Dopo la notizia dello scandalo che ha travolto il gruppo Volkswagen nei giorni scorsi, stanno emergendo altre informazioni che l’Europa delle lobby aveva taciuto. Il Joint Research Centre della Commissione Ue, infatti, già nel 2013 aveva stilato un rapporto in cui si evidenziavano i problemi posti dal defeat device, il software che trucca i dati relativi alle emissioni delle auto tedesche, proprio al centro dello scandalo. In un articolo di ieri il Financial Times ha gettato ombre sull’intero sistema Europa, che ha ignorato il rapporto, tutelando gli interessi di una delle più importanti aziende in Germania. L’inchiesta americana sta dipingendo uno scenario desolante, in cui gli stati membri dell’Unione Europea non sono altro che semplici vassalli dell’impero teutonico, succubi del falso mito dell’onestà ed efficienza del sistema economico e produttivo tedesco.

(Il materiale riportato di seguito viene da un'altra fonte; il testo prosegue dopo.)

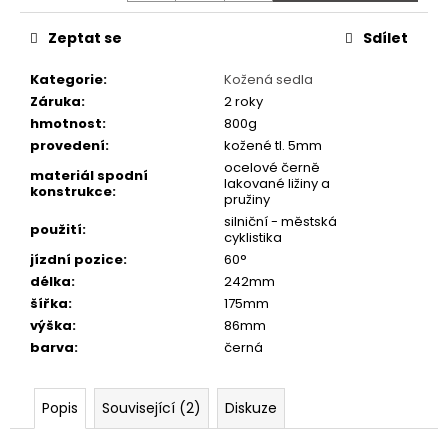
č
u
Zeptat se
Sdílet
j
e
Kategorie
:
Kožená sedla
m
Záruka
:
2 roky
e
hmotnost
:
800g
provedení
:
kožené tl. 5mm
ocelové černě
SEDLO
materiál spodní
lakované ližiny a
M-
konstrukce
:
pružiny
WAVE
RETRO
silniční - městská
použití
:
cyklistika
HNĚDÉ
jízdní pozice
:
60°
550
délka
:
242mm
Kč
šířka
:
175mm
výška
:
86mm
barva
:
černá
Popis
Související (2)
Diskuze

Se non fosse stato per gli USA, probabilmente non avremmo mai saputo che in Italia circolano un milione di veicoli a marchio Volkswagen che non rispettano le normative anti-inquinamento.

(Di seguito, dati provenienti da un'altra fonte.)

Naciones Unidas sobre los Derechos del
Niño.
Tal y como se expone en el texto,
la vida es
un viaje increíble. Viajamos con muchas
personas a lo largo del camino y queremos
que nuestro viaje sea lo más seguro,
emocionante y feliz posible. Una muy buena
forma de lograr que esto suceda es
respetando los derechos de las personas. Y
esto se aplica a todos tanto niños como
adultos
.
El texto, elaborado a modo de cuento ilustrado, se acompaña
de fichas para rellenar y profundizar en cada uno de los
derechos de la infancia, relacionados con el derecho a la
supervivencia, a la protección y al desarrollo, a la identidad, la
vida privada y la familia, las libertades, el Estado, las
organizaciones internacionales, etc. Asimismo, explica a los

Dopo l’articolo del Financial Times, anche il giornale tedesco Die Welt ha accusato il governo di Angela Merkel di essere a conoscenza delle manipolazioni da tempo. Il 28 luglio scorso era stata addirittura presentata in parlamento una interrogazione dai Verdi, proprio sul tema.

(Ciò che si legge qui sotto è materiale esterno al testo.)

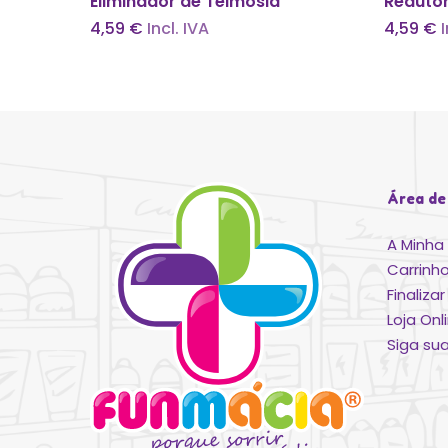
Eliminador de Teimosia
Reduto
4,59
€
Incl. IVA
4,59
€
Área de
A Minha
Carrinh
Finaliz
Loja Onl
Siga s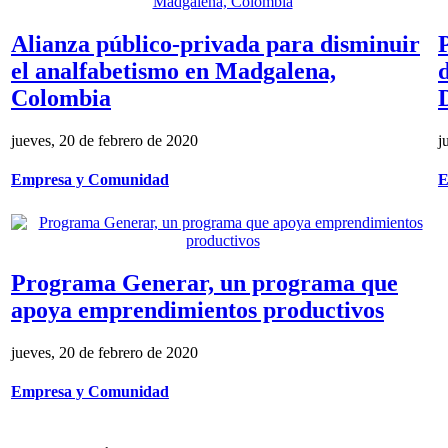
Alianza público-privada para disminuir
el analfabetismo en Madgalena,
Colombia
jueves, 20 de febrero de 2020
j
Empresa y Comunidad
E
Programa Generar, un programa que
apoya emprendimientos productivos
jueves, 20 de febrero de 2020
Empresa y Comunidad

Hanno una bella faccia tosta, in Francia come in altri Paesi europei, a chiedere soltanto oggi che si apra un’inchiesta a livello continentale. Come scrive “Repubblica”, “quegli stessi organismi Ue che ora chiedono il giro di vite sui test erano stati avvertiti sin dal 2013 (i primi dati risalgono al 2011) del pericolo per l’ambiente rappresentato da software e strumenti (peraltro illegali sin dal 2007) per alterare i risultati delle analisi sugli inquinanti dei motori diesel”.